__Data listing__

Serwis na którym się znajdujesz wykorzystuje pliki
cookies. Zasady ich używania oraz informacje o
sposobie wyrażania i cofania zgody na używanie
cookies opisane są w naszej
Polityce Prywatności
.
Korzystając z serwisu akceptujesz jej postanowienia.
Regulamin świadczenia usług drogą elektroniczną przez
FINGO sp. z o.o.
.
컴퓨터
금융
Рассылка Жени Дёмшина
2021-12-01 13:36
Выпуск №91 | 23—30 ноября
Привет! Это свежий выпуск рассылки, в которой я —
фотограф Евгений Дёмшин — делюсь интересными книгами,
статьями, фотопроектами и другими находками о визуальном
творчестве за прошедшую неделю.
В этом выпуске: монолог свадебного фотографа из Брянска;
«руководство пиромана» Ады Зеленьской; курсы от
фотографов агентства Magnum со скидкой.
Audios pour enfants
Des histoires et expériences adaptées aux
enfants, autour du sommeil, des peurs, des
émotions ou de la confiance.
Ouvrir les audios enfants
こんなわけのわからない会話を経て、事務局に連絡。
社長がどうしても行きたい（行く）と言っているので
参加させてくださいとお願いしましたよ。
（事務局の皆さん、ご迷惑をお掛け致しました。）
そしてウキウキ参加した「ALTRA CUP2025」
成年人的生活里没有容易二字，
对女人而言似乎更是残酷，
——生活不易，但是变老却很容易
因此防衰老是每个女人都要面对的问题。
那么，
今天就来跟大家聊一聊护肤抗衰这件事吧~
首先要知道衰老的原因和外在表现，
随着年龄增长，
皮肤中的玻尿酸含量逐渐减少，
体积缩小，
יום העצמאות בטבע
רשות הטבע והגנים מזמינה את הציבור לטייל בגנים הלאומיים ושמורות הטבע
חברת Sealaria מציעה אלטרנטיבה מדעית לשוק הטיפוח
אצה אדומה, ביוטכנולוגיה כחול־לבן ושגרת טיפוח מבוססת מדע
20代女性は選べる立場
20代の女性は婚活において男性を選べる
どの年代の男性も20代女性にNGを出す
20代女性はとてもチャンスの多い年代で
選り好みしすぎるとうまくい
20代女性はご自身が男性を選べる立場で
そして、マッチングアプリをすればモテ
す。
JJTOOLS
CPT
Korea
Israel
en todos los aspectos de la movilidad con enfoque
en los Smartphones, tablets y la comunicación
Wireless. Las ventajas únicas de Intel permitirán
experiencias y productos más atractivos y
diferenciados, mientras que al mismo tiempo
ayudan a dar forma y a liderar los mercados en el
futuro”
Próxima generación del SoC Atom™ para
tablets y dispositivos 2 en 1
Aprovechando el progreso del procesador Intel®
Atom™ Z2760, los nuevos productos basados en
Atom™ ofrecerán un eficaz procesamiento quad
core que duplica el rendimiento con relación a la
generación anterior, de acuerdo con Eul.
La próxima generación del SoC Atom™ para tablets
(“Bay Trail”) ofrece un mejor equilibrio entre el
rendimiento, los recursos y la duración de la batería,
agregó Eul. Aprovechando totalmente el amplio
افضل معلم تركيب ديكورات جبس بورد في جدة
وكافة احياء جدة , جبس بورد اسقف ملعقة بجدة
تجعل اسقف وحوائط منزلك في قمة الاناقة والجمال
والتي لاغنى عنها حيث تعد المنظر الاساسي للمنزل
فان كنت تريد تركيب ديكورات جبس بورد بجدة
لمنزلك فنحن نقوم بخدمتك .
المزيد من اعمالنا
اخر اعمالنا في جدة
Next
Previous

__About this task__
Find every line of the records holding "cookies". Answer with the count alone.

__Exercise output__
2